Zielschwäche: Digitale Initiativen werden noch immer zu oft ohne klare oder mit unzureichend definierten Zielen gestartet. Es existiert eine vage Vorstellung, wozu man beitragen will, sie ist aber zu unkonkret, um in nachhaltbaren KPIs operationalisiert zu werden. (Aus Sicht aktionistisch handelnder Manager ist gerade diese Schwäche manchmal auch eine Stärke: Durch Zielanpassung lassen sich auch gescheiterte Vorhaben nachträglich in erfolgreiche Projekte verwandeln.)

Silo-itis: Statt unternehmens- oder abteilungsübergreifend an digitalen Initiativen zu arbeiten und möglichst auf breiter Front Wissen sowohl einzubeziehen als auch aufzubauen, werden ähnliche oder teilweise gar konkurrierende Projekte gestartet. Meist ohne dass die einzelnen Projektteams davon wissen. Nicht selten wird erst spät im Projektverlauf deutlich, dass man an verschiedenen Enden des gleichen Vorhabens oder in Konkurrenz zueinander arbeitet.

Modehörigkeit: Der Einsatz vermeintlich moderner Methoden ist für Projekte, die von digitalem Aktionismus geprägt sind, wichtiger als die durch sie generierten Ergebnisse. Zwar gehen die ganz harten Zeiten zu Ende, in denen die bloße Existenz eines digitalen „Labs“ oder einer „Innovations-Garage“ — unabhängig von deren Output und sinnvoller Verknüpfung mit dem Kerngeschäft — als Nachweis von digitalem Weitblick galt. Dennoch lässt sich ein inflationärer Gebrauch von Canvasen, Innovation Toolkits und Buzzwords beobachten.

Kulturblindheit: Digitaler Wandel ist vor allem Kulturwandel und damit ein Investment in Menschen und deren Sicht- und Handlungsweisen. Noch immer wird diese kulturelle Dimension unterschätzt und stattdessen auf den schönen Schein eines Prototypen oder eines neuen digitalen Services ohne echten Use Case und Verankerung in der Organisation gesetzt. So wird die Chance verpasst, die digitalen Fähigkeiten der Organisation wirklich weiter zu entwickeln.

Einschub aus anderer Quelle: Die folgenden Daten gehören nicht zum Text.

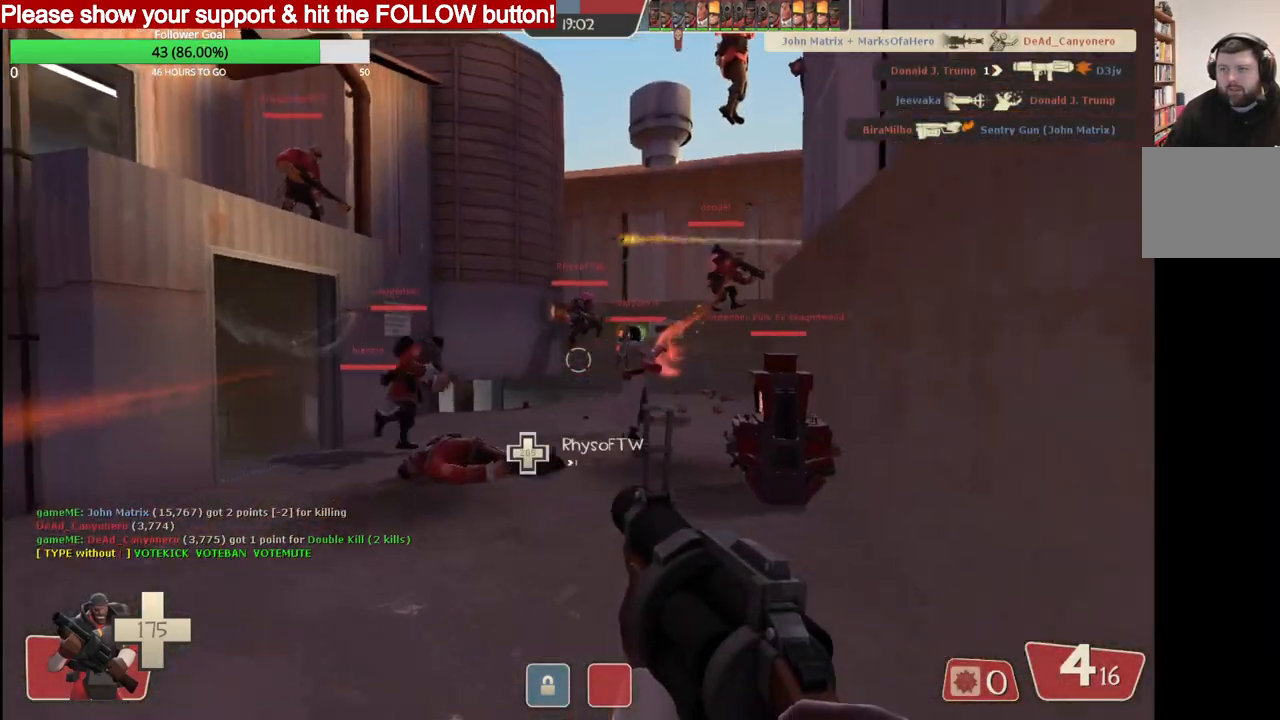
{"buttons": [], "left_stick": "up", "right_stick": "center", "events": []}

Wenn sich eine oder mehrere dieser Charakteristika in einem digitalen Innovationsprojekt herausschälen, ist es Zeit für ein Innehalten.

Wir empfehlen in solchen Fällen, den Zustand des Projekts, das Vorgehen, die Teamkonstellation und die Verankerung in der Organisation zu überprüfen und gegebenenfalls neu zu justieren. Wie auch sonst in vielen Bereichen des Lebens zeigt sich eben auch bei der digitalen Transformation, dass sich der Einsatz von gedanklicher Vorarbeit zu Beginn von Digitalisierungsinitiativen in deren Verlauf vielfach auszahlt. So vermeidet man die Stolperfalle des digitalen Aktionismus und kommt auf dem Weg in die Zukunft nicht aus dem Tritt.